從國小生到博士生,接受了20多年的教育卻走到了教育的對立面。對此,北京大學教育與人類發展系主任陳洪捷表示,“應該結合學術腐敗等問題,來審視當前教育領域中的誠信問題。博士生作為一個特殊的知識群體,擁有著豐富的知識和較高的智商,因此他們的道德缺失會給我們的制度帶來更大的挑戰。”
不僅是博士生作弊,包括教授剽竊在內的“道德悲劇”時有發生,人們不禁要問,為什麼那么多高智商的人會淪喪如此?其實,如果我們稍加理性地從歷史先哲那裡獲取一些片段,就會發現這樣的現象不是中國特有的。盧梭的“文明的發展必然導致道德的衰弱”的論斷,早已在法國啟蒙運動之初就提出,並引起激烈的回應。伯克在反省法國大革命時指出,新的時代精神消滅了古典主義的德行和情操,從而“進入一個人性冷酷,道德淪喪的時代”。

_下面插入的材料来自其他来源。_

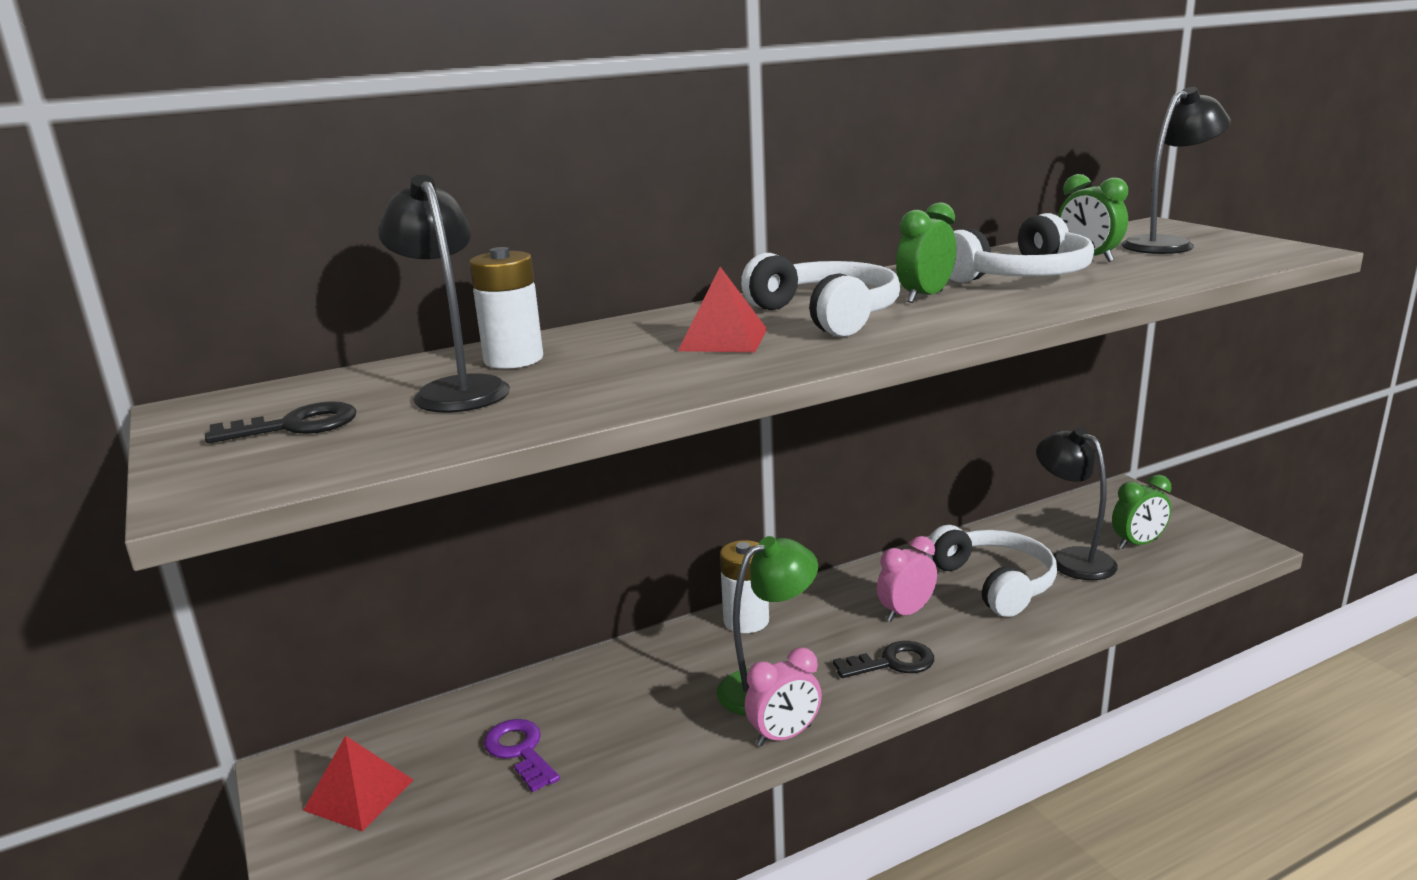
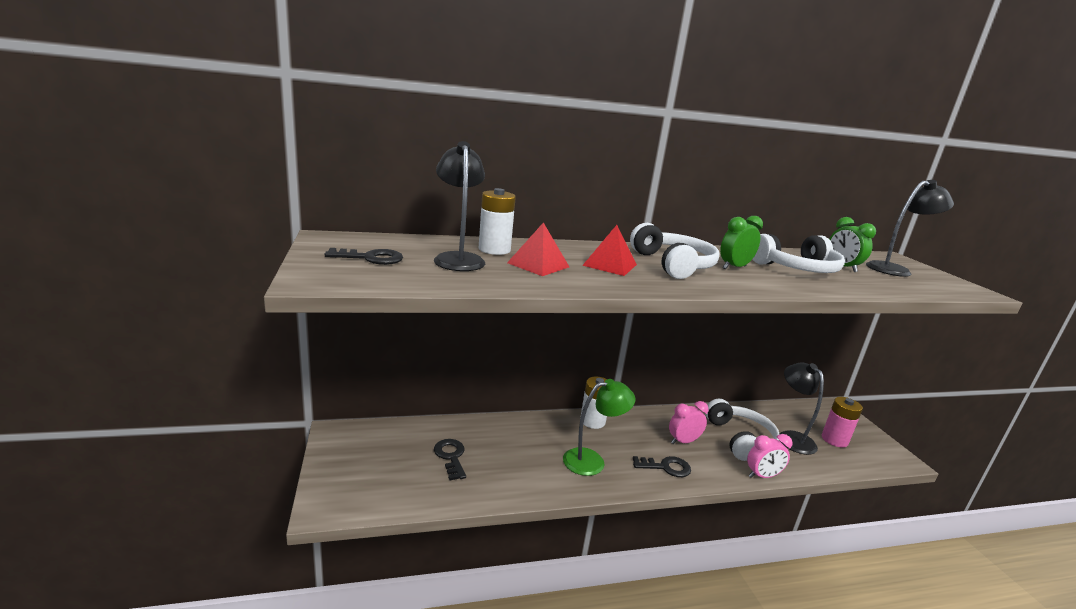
camera: 10 degrees right, 0 degrees up
(359, 794) = (364, 455): red pyramid -> red pyramid (538, 265)
(520, 751) = (451, 457): purple key -> black key
(784, 736) = (592, 490): pink clock -> pink clock (762, 476)
(1138, 544) = (834, 440): green clock -> pink battery

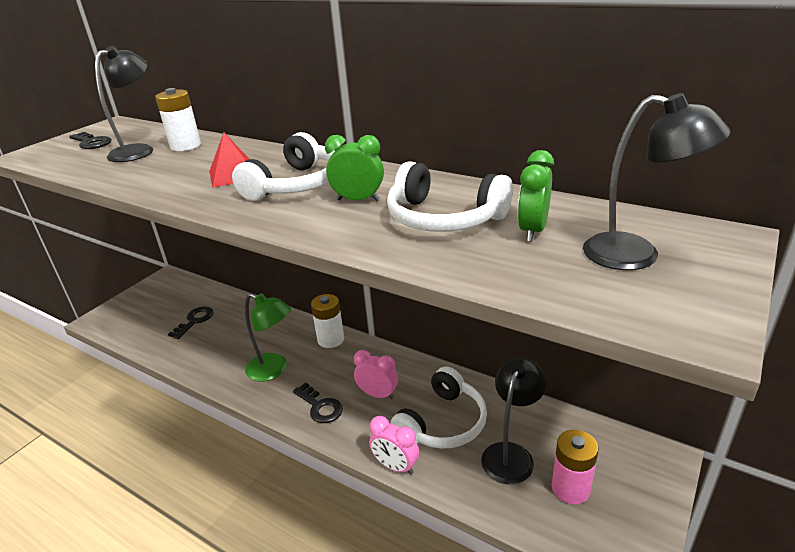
camera: 50 degrees right, 10 degrees up
(538, 265) = (177, 164): red pyramid -> none

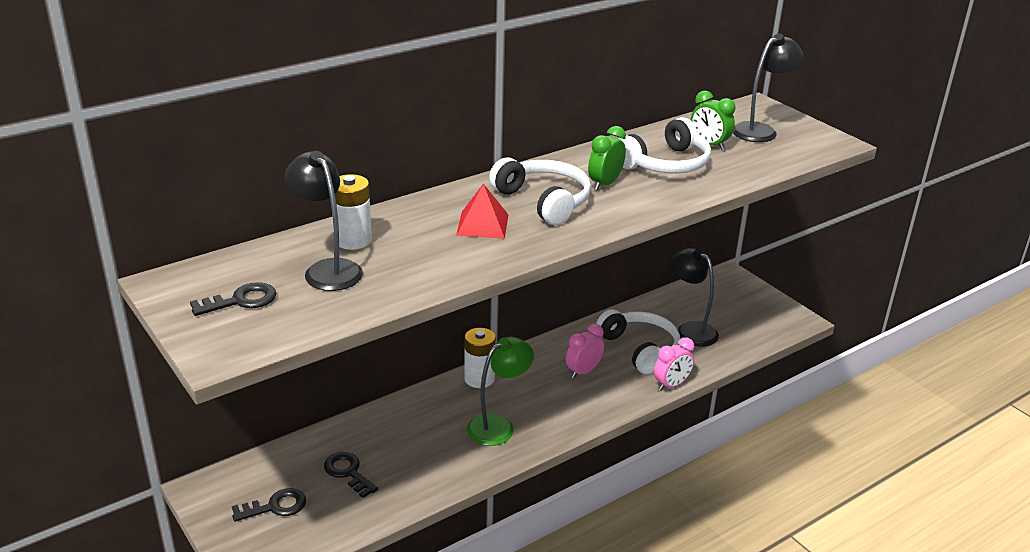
camera: 70 degrees left, 0 degrees up
(320, 406) = (575, 407): black key -> black key (275, 506)
(570, 488) = (733, 318): pink battery -> none

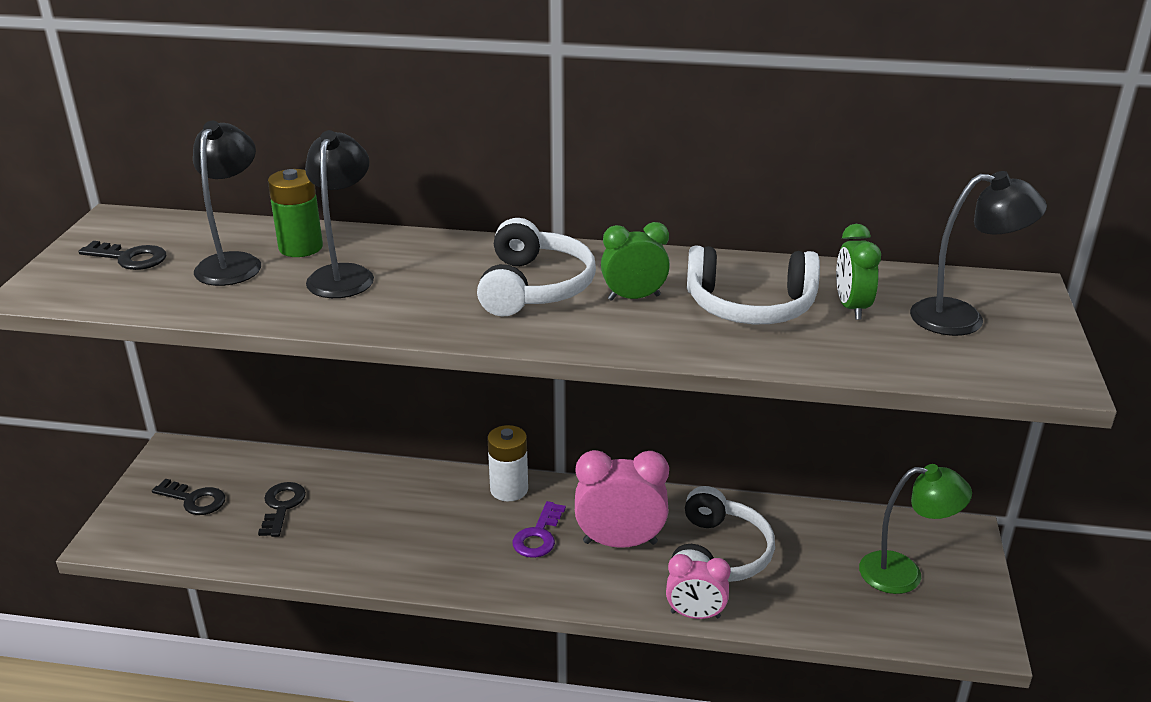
camera: 45 degrees right, 0 degrees up
(353, 240) = (300, 247): white battery -> green battery
(482, 224) = (432, 283): red pyramid -> none
(498, 426) = (459, 545): green lamp -> green lamp (904, 573)
(535, 394) = (538, 536): none -> purple key
(583, 371) = (620, 542): pink clock -> pink clock, size x1.60
(690, 330) = (812, 568): black lamp -> black lamp (344, 274)

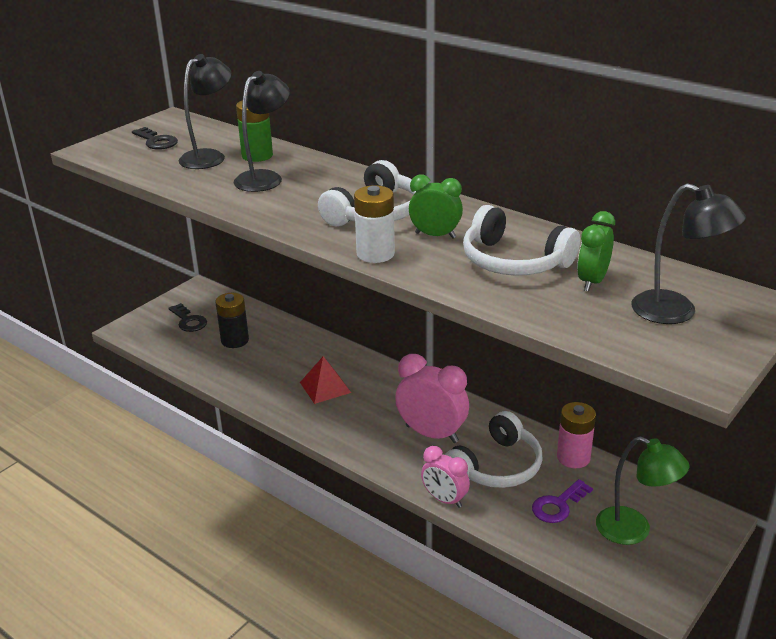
camera: 30 degrees right, 0 degrees up
(282, 506) = (235, 340): black key -> black battery
(449, 528) = (325, 387): none -> red pyramid
(509, 489) = (384, 375): white battery -> white battery (375, 254)
(538, 536) = (379, 411): purple key -> purple key (558, 505)
(786, 515) = (573, 457): none -> pink battery

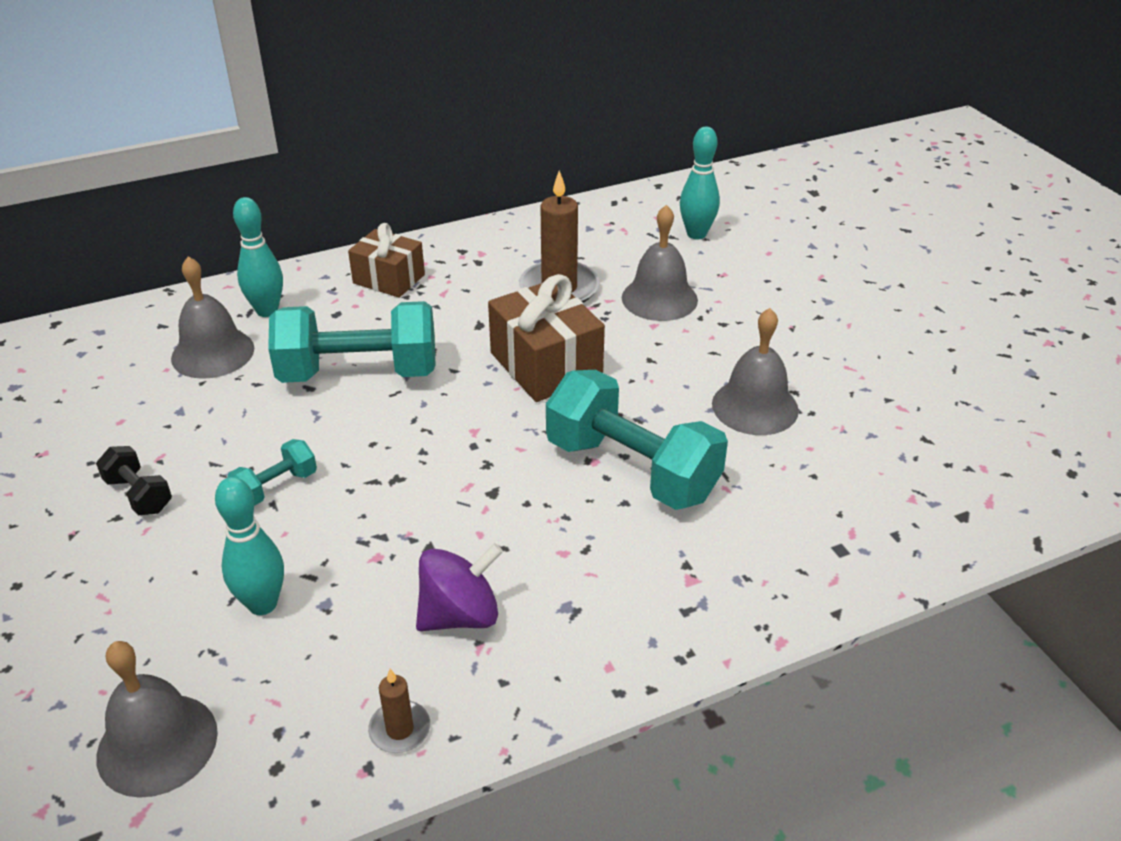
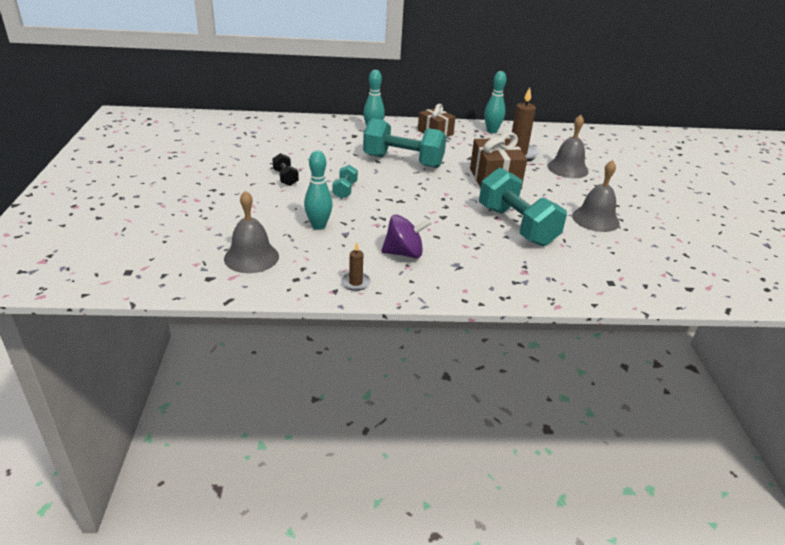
camera: 20 degrees right, 5 degrees down
(212, 353) = (341, 140): grey bell -> none
(276, 487) = (345, 190): turquoise dumbbell -> turquoise dumbbell turned 60 degrees counterclockwise
(696, 234) = (602, 149): turquoise bowling pin -> turquoise bowling pin (492, 131)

我們現在對於中國傳統的德行和情操還處於還原和復興的階段,例如究竟什麼能夠代表中國道德的精華,傳統文化中的哪些良善品質應該被我們所繼承,這些問題顯然還在爭論之中,一時半會兒很難定論。
僅僅依靠倫理道德的感召,解決博士作弊、教授剽竊這些現象,力量是不夠的。柏拉圖的《理想國》中提到“隱身人”的故事:有一個人得到一個金戒指,獲得了隱身的魔力,於是他設法謀得一個職位,接近國王,勾結王后殺掉了國王,奪取了王位。假定有兩個隱身戒指,正義的人和不正義的人各戴一個,在這種情況下,可以想像沒有一個人可以堅定不移地繼續做正義的事,到那時,他們的行為就會一模一樣。“隱身人”僅僅是一個假想的思想實驗,說明所謂的正義,必須以看得見的模式存在,一旦成為“隱身人”,結果難以預料。而博士作弊之類的現象,恰恰是獲得了“隱身戒指”的人們“集體舞蹈”的剪影:手握重權的官員因為“隱身”可以權錢交易,為所欲為;唯利是圖的商人因為“隱身”可以弄虛作假;無良礦主因為“隱身”可以不顧生命和對環境的毀滅性破壞“掘地三千尺、染黑一片天”;同樣,學術界因為“隱身”,便可以作弊或者剽竊,不管是博士還是教授。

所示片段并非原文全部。